In Acts chapter 22, Paul has a vision of Jesus Christ while praying in the Temple in which the Lord commands him to leave the city and begin preaching to the Gentiles (Acts 22:21), for which Paul becomes known as the Apostle to the Gentiles.  In Revelation 7:15, we read that that those who are saved serve God in his Temple day and night.

God has always commanded his children to build temples in which sacred ordinances are performed.  When Jesus died the old Law of Moses was done away with, but was replaced by the law of the Gospel.  We read in Hebrews chapter 7 that Jesus was a priest after the order of Melchisedec (Hebrews 7:11) and that with the ending of the Levitical priesthood, which ended with the Law of Moses, the priesthood was changed to the order of Melchisedec just the law was changed as well.  Hebrews 7:12 reads: “For the priesthood being changed, there is made of necessity a change also of the law.”  Peter also mentions this priesthood in 1 Peter 2:5:

Ye also, as lively stones, are built up a spiritual house, an holy priesthood, to offer up spiritual sacrifices, acceptable to God by Jesus Christ.

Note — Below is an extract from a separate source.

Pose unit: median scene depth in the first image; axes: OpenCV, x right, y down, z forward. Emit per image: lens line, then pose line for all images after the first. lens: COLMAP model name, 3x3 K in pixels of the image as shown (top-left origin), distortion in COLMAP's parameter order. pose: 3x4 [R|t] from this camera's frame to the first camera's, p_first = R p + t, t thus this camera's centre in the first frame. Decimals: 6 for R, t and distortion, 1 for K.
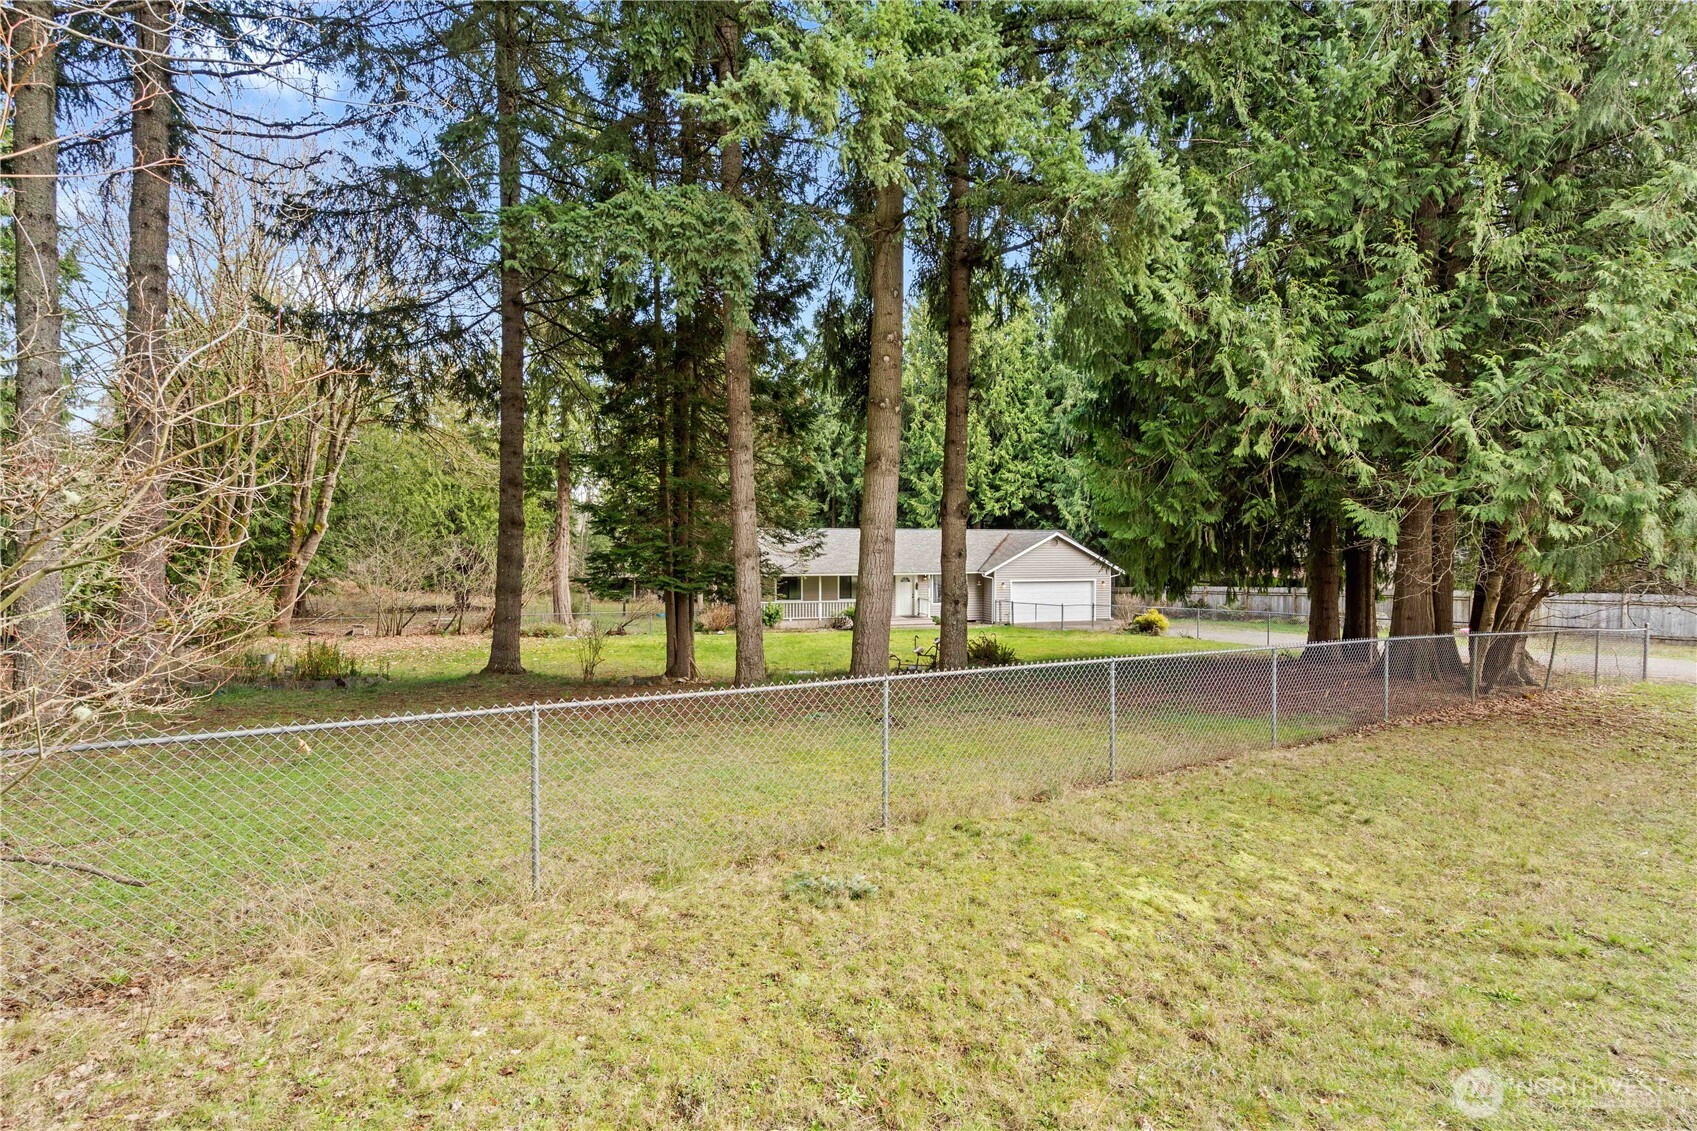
lens RADIAL K [[775.7, 0, 840.0], [0, 775.7, 572.6], [0, 0, 1]] dist [-0.000726, 0.000283]
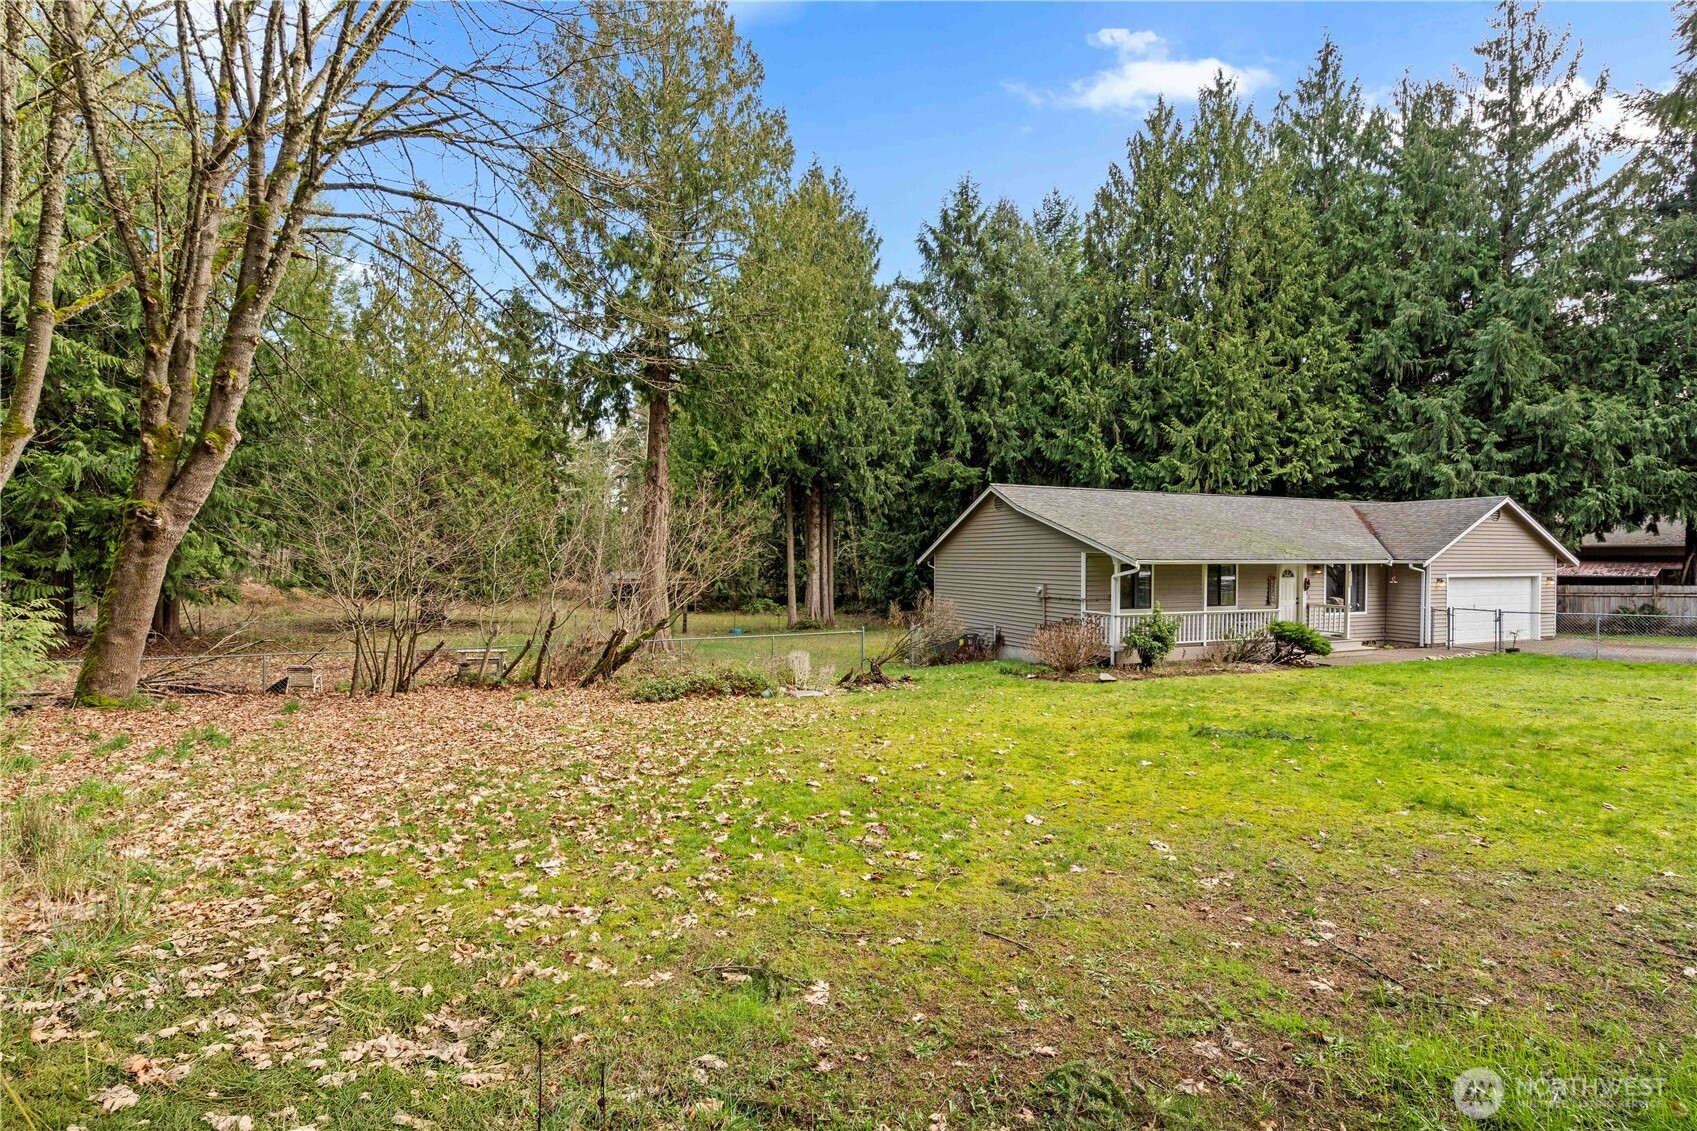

So, we can see that even though the Apostles of Jesus Christ had this new, higher priesthood, they still honored the Temple because they knew that God still commanded mankind to build them, but for different purposes for a new law had been given.  In modern revelation given to the Prophet Joseph Smith, we learn that one of the ordinances performed in these temples after the order of Melchisedec is baptism for the dead, which Paul mentions in 1 Corinethans 15:29: “Else what shall they do which are baptized for the dead, if the dead rise not at all? why are they then baptized for the dead?”

The Prophet Joseph Smith said:

And again, in connection with this quotation I will give you a quotation from one of the prophets, who had his eye fixed on the restoration of the priesthood, the glories to be revealed in the last days, and in an especial manner this most glorious of all subjects belonging to the everlasting gospel, namely, the baptism for the dead; for Malachi says, last chapter, verses 5th and 6th: Behold, I will send you Elijah the prophet before the coming of the great and dreadful day of the Lord: And he shall turn the heart of the fathers to the children, and the heart of the children to their fathers, lest I come and smite the earth with a curse.

I might have rendered a plainer translation to this, but it is sufficiently plain to suit my purpose as it stands. It is sufficient to know, in this case, that the earth will be smitten with a curse unless there is a welding link of some kind or other between the fathers and the children, upon some subject or other–and behold what is that subject? It is the baptism for the dead. For we without them cannot be made perfect; neither can they without us be made perfect. Neither can they nor we be made perfect without those who have died in the gospel also; for it is necessary in the ushering in of the dispensation of the fulness of times, which dispensation is now beginning to usher in, that a whole and complete and perfect union, and welding together of dispensations, and keys, and powers, and glories should take place, and be revealed from the days of Adam even to the present time. And not only this, but those things which never have been revealed from the foundation of the world, but have been kept hid from the wise and prudent, shall be revealed unto babes and sucklings in this, the dispensation of the fulness of times (Doctrine and Covenants 128:17-18).

Thus, while ancient temples and modern Mormon temples have some slightly different function, because one was under the Mosaic Law and the other is under the Gospel law, they ultimately center on God, our Heavenly Father, and on Jesus Christ.  Modern temples, like the ancient ones, are sacred spaces where people make covenants with God and where they receive wisdom and great spiritual strength.  The splitting of the veil of the temple, symbolized that Christ’s death is the way to salvation, but as the actions of the Apostles show, it did not lessen early Christian reverence for the temple.  In deed, the New Testament is full of references to the temple.  Then as now, the temple served as a place set apart from the world for worship and for those sacred ordinances which bring us closer to God and Jesus Christ.